Each time, it was a girl admirer, wanting to talk to--or, hopefully, date--the handsome young star. How did they know where he was staying?

Murphy grinned: "They know you're in town and ring around all the hotels until they get the right one."

There was one girl in his life--the one who encouraged his acting--that Murphy finds hard to forget.

He said: "She taught me how to love, how to feel towards life. She made me want to relish every moment... to make myself useful in life as a positive force.

"From then on I knew I had to find something that I wanted to do in life and do it for the good of all concerned.


"She planted my seed in acting, got me out of drifting and being lost and on to that positive track."

Drifting was Murphy's problem for a long while. He was born on a farm at Jonesboro, Arkansas. He was always going his own way. His home was comfortable and middle class, but he hated it.

He said: "I wouldn't go along with my parents' programming. Even now my contact with them isn't close. I see them, maybe, twice a year.

"I was a longer. I found it difficult to communicate with people. And there was a lack of feeling which comes from the fear of being hurt. I wouldn't reach out to people emotionally.

"Acting helped that. It taught me to feel... if I get hurt, I get hurt."

His career has gone neatly. No problems. When he graduated from the University of Illinois, he enrolled with the Pasadena Playhouse.

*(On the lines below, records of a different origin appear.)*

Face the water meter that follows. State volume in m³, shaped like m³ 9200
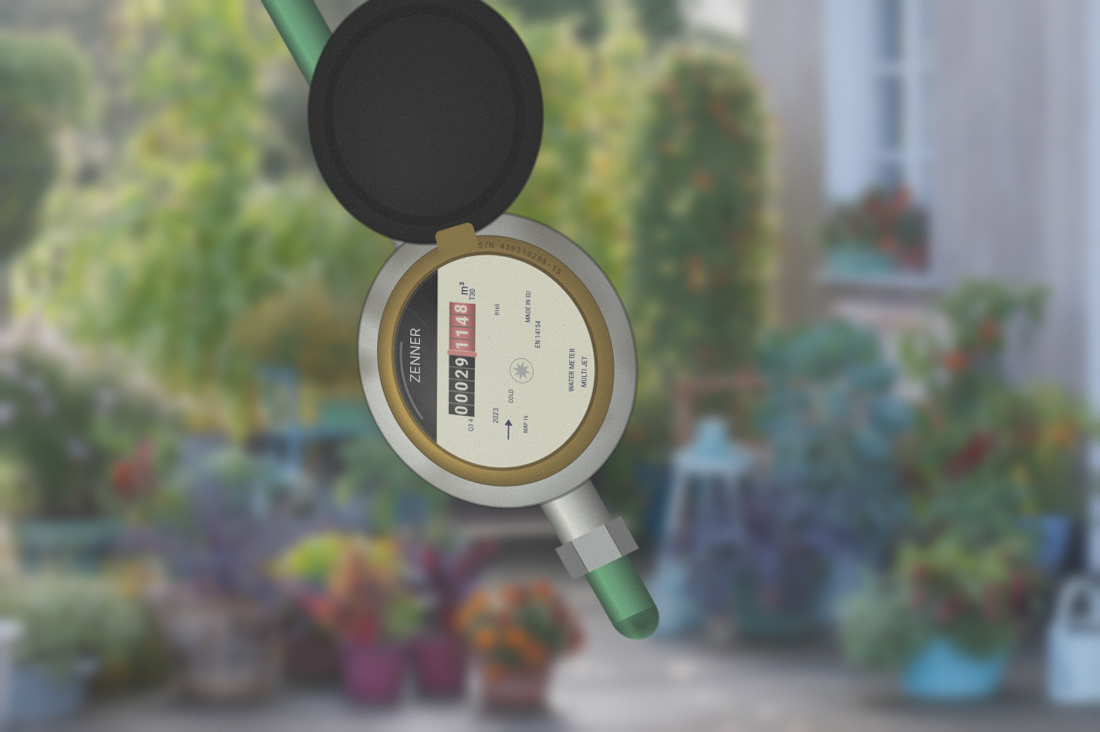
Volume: m³ 29.1148
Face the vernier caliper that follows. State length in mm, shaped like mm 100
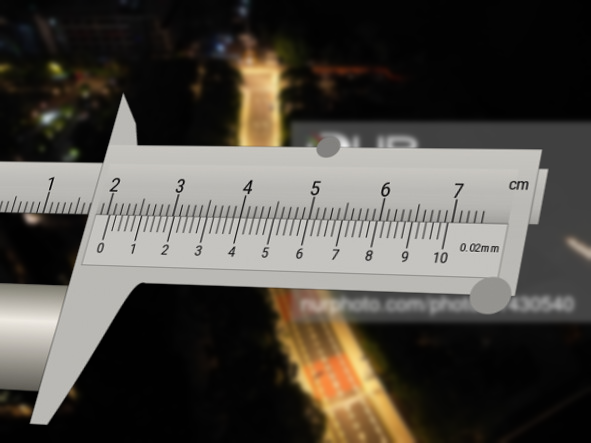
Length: mm 20.4
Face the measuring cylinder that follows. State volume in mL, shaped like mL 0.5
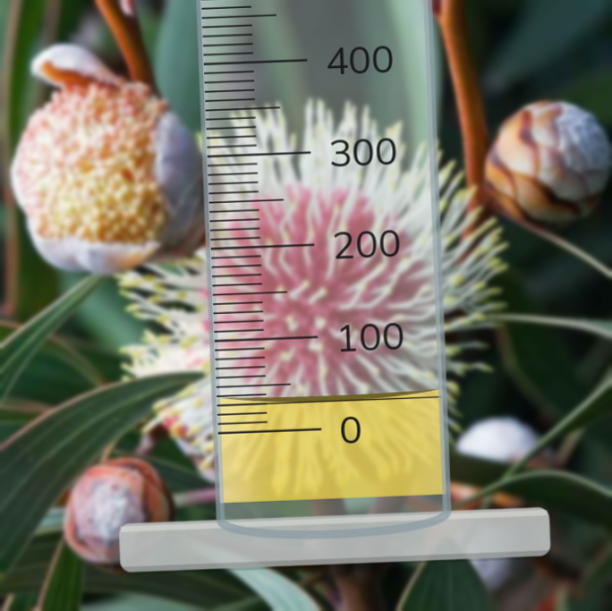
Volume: mL 30
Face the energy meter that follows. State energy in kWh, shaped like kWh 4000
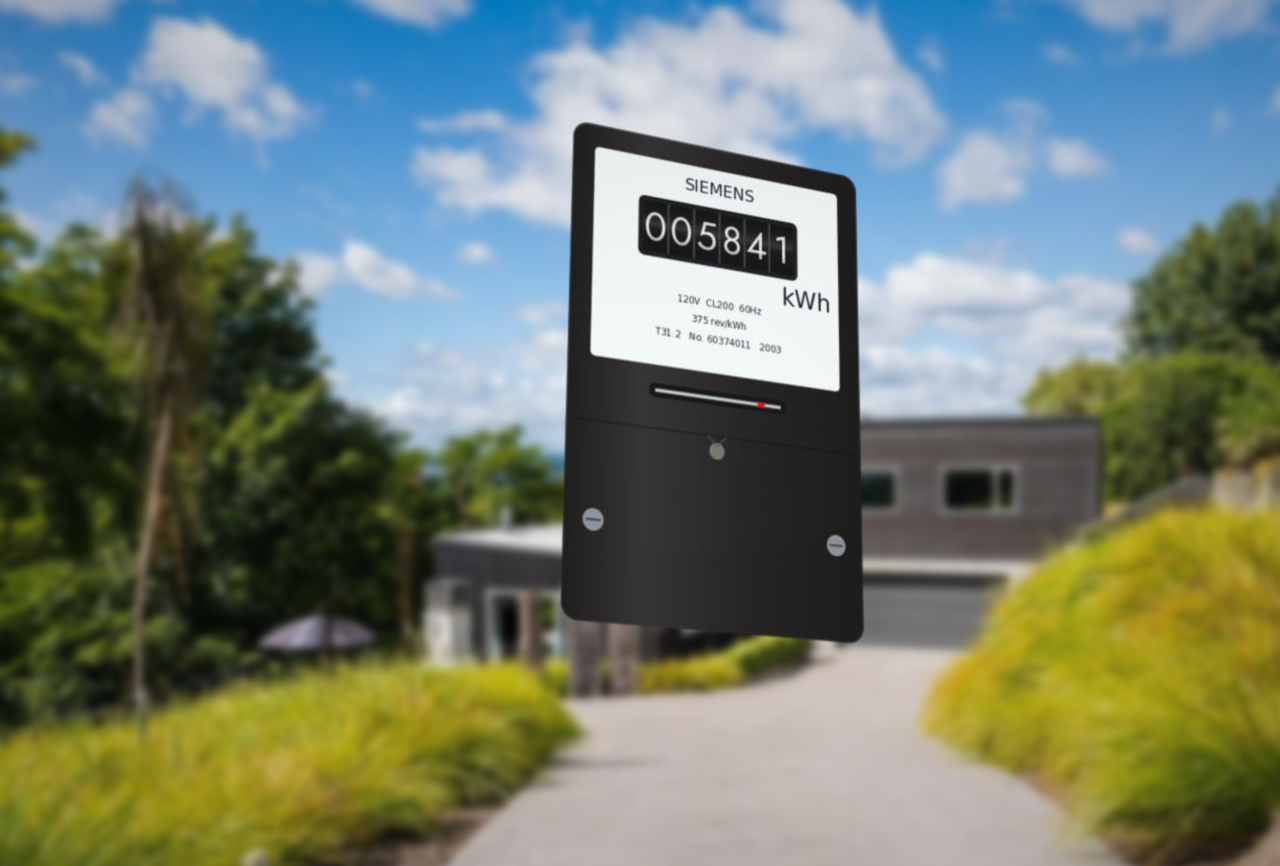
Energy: kWh 5841
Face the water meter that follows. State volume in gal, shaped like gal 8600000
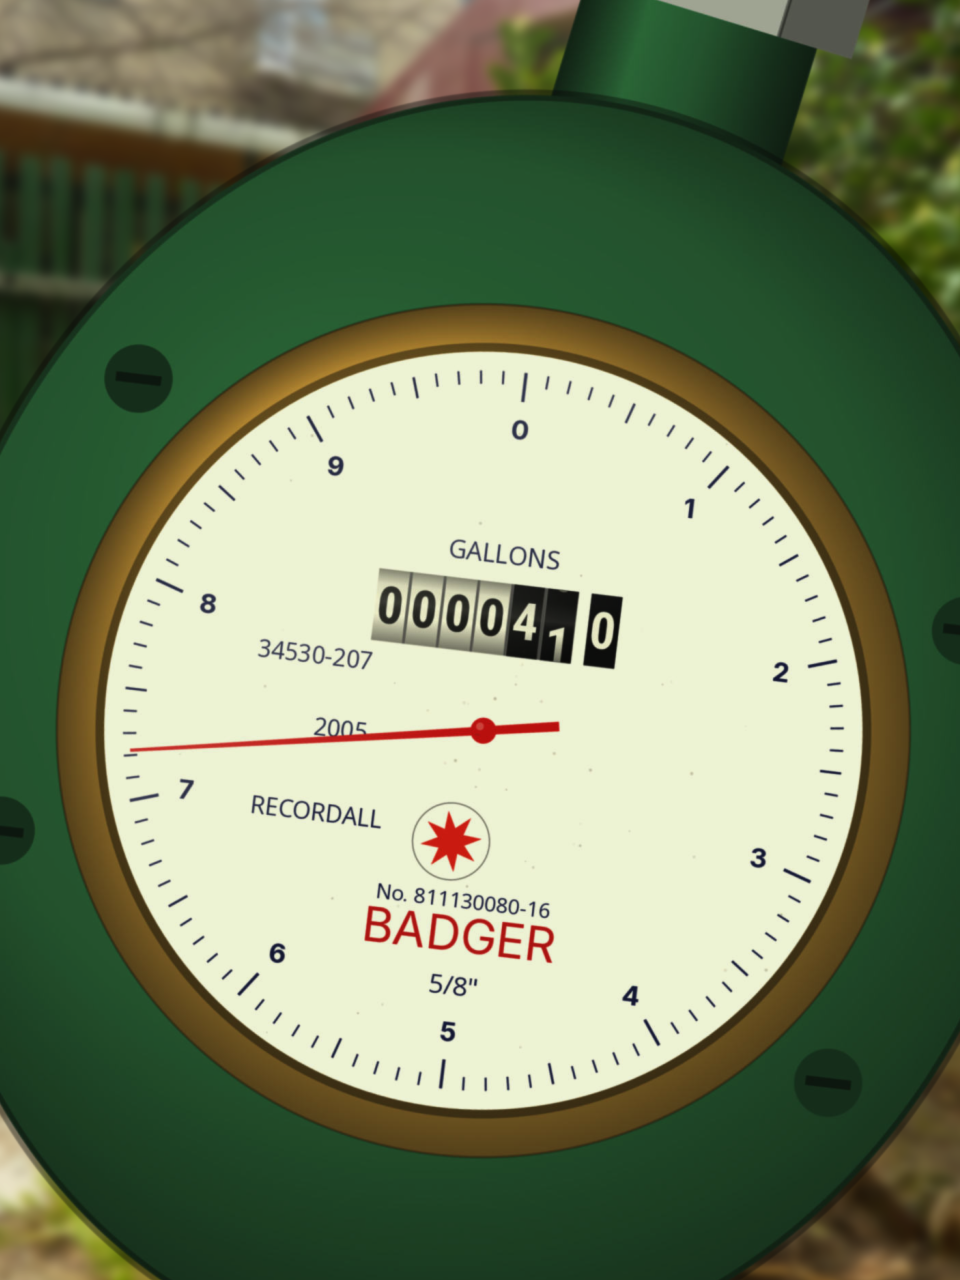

An agent spotted him while doing a play in Los Angeles and sent him to a film studio for an audition.

He spent two years as Robert Stack's sidekick in television's The Name of the Game, then Alias Smith And Jones came along.

He said: "Pete was all set up for his part. I didn't think I had a chance. There were four chairs outside that audition room and five of us waiting. I was last, so I had to sit on the floor."

"What tipped it for me was my hair and eye-colouring. The others were dark like Pete. I was the contrast."


Back home in Hollywood, he has a one-bedroom apartment near the studios. It is filled with books, mostly about philosophy. He says the place hasn't much style or room.

A girl-friend lived there with him for a while. He recalled: "The experience taught me that I am going to need a very big home with a room for myself that nobody can get into. I'm going to have to preserve my own private area as a male, always."

The fact that the girl eventually walked out on him proved the atmosphere was nothing less than claustrophobic. "That hurt me," he said. "But a lot of that was ego-hurt."

"I ski-ed a lot afterwards. That's the way I got over that relationship. A lot of my dates after that were girls who went ski-ing with me."

Pete Duel once told an interviewer: "If you're in the public eye, it very often makes for trouble in your private life. That's something I simply cannot handle."

But Murphy has worked out his own approach to the success of Alias Smith And Jones. The fan following is heavy. When the last series is repeated on BBC-2 in the autumn, it will send the requests for autographs and pictures soaring.


Murphy said: "I have this feeling I belong to everyone. Psychologically, I'm suited to being an actor, being public property."

"Gradually I have taught myself to accept everything. I am willing to live in a certain way to survive. You must keep open to everything in life. It has to move on.

So Alias Smith And Jones moves on, with a new co-star for Murphy in Roger Davis. Duel's death was a shock... a tragedy. But when the filming had to go on, Murphy realised it had to be.

As his philosophy demands: "I had to accept it."